Operators’ Agitation

Sensing that the action of NCC to suspend the interim price floor will continue to reduce their profit margin, telecoms operators, under the aegis of the Association of Licensed Telecoms Operators of Nigeria (ALTON), have expressed their dissatisfaction over the suspension. They have condemned in strong terms, the decision of NCC to suspend the interim price floor, which seeks to increase data tariff. In a statement signed by its Chairman, Mr. Gbenga Adebayo, and its Publicity Secretary, Mr. Damian Udeh, ALTON said the price changes for data services across all networks following any intervention by the NCC were not expected to have a detrimental effect on broadband penetration contrary to some sentiments being expressed in the media. “ALTON wishes to emphasise that while it is imperative that telecommunications operators continue to explore opportunities to provide their subscribers with more value for their money, it is important that prices be set at realistic levels, which ensure that subscribers are not only able to afford services but that operators are also in a position to provide first-rate quality of service to their subscribers,” Adebayo said.

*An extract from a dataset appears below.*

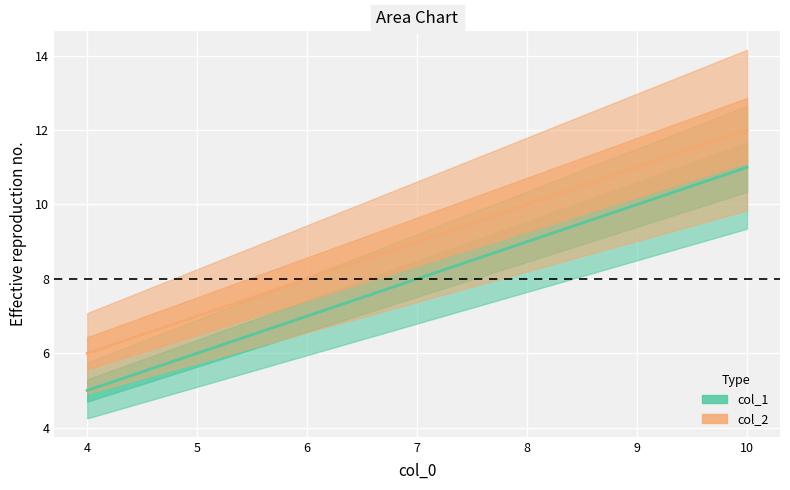

Which series changed the most between 4 and 10?

col_1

According to him, while ALTON fully understood the public sentiments that greeted the announcement of the introduction of interim data tariff, it should be known that if the situation is left unaddressed, could result in a sustained deterioration in the quality of data services across networks and the attendant poor quality of experience for users.

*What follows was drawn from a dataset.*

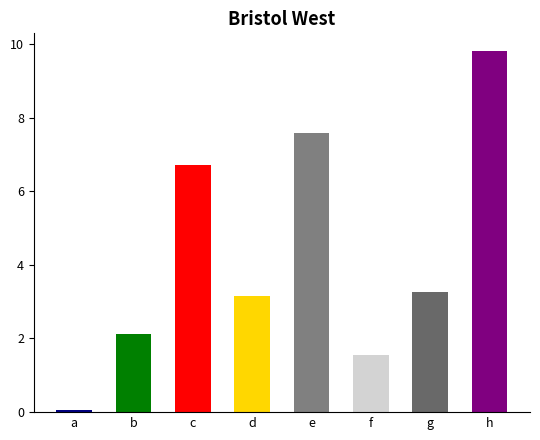

What is the approximate value at b?

2.1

In order to justify their grievances over the suspension of the interim price floor for data services, the Chief Executive Officer of Etisalat, Mathew Willsher, told the Senate Committee on Communications that following the lifting of the price floor in 2015, data tariffs were forced down by 80 per cent. He, however, added that a situation where the price floor has now been suspended might not be in the best interest for the industry.

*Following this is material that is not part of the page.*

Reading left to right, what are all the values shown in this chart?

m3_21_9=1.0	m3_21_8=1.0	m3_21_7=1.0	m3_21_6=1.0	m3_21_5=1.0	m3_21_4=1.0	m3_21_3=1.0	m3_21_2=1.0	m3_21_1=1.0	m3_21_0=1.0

The CEO of MTN, Ferdi Moolman, said it was not true that MTN was behind the move for the data price hike, through the manner in which it announced to its subscribers of its intention to increase data price, based on the NCC’s initial directive, contending that the interest of Nigerians was the drive of the telecoms industry.

He added that an industry that is technologically-driven like the telecommunications, needs to apply new technologies, a trend he said was affected by Nigeria’s rising inflation rate.

But Airtel, which was represented by its Director of Legal Services, Sola Adeyemi, during the meeting with the Senate, said telecoms operators would abide by the suspension of the price floor, saying operators will adjust prices to fit the price floor fixed by the NCC.

Senate’s Position

The Vice Chairman of Senate Committee on Communications, Senator Adeola Olamilekan, who presided over the meeting, blamed the misconception of NCC’s price floor on poor consultations, adding that the ignorance on the directive displayed by the Communications Minister, Adebayo Shittu, was a testimony to the insufficient consultations before the announcement of the new price floor.

The committee, however, threw its weight behind NCC’s submission that it would engage in a scientific study before coming up with a price floor that will be acceptable to all stakeholders.

In his reaction, Shittu appealed for support to both the NCC and telecoms operators, arguing that whatever is necessary must be done to ensure that the telecoms industry, which he described as the most vibrant sector is sustained.

Subscribers’ Position

Despite the suspension of the interim price floor, and the Senate’s position on the matter, telecoms subscribers have continued to kick against any plan that would make telecoms operators increase price of data services. The President of the National Association of Telecoms Subscribers (NATCOMS), Chief Deolu Ogunbanjo, told THISDAY that subscribers across networks would reject any increase in data tariff, insisting there is no justification for data tariff hike. According to him, he would mobilise subscribers to seek redress in law court, should operators make any attempt to hike data tariff. “Nigeria is in recession and any plan to increase data tariff, could worsen the situation. Network operators should be planning on how to improve service quality, rather than thinking of increasing data tariff,” Ogunbanjo said.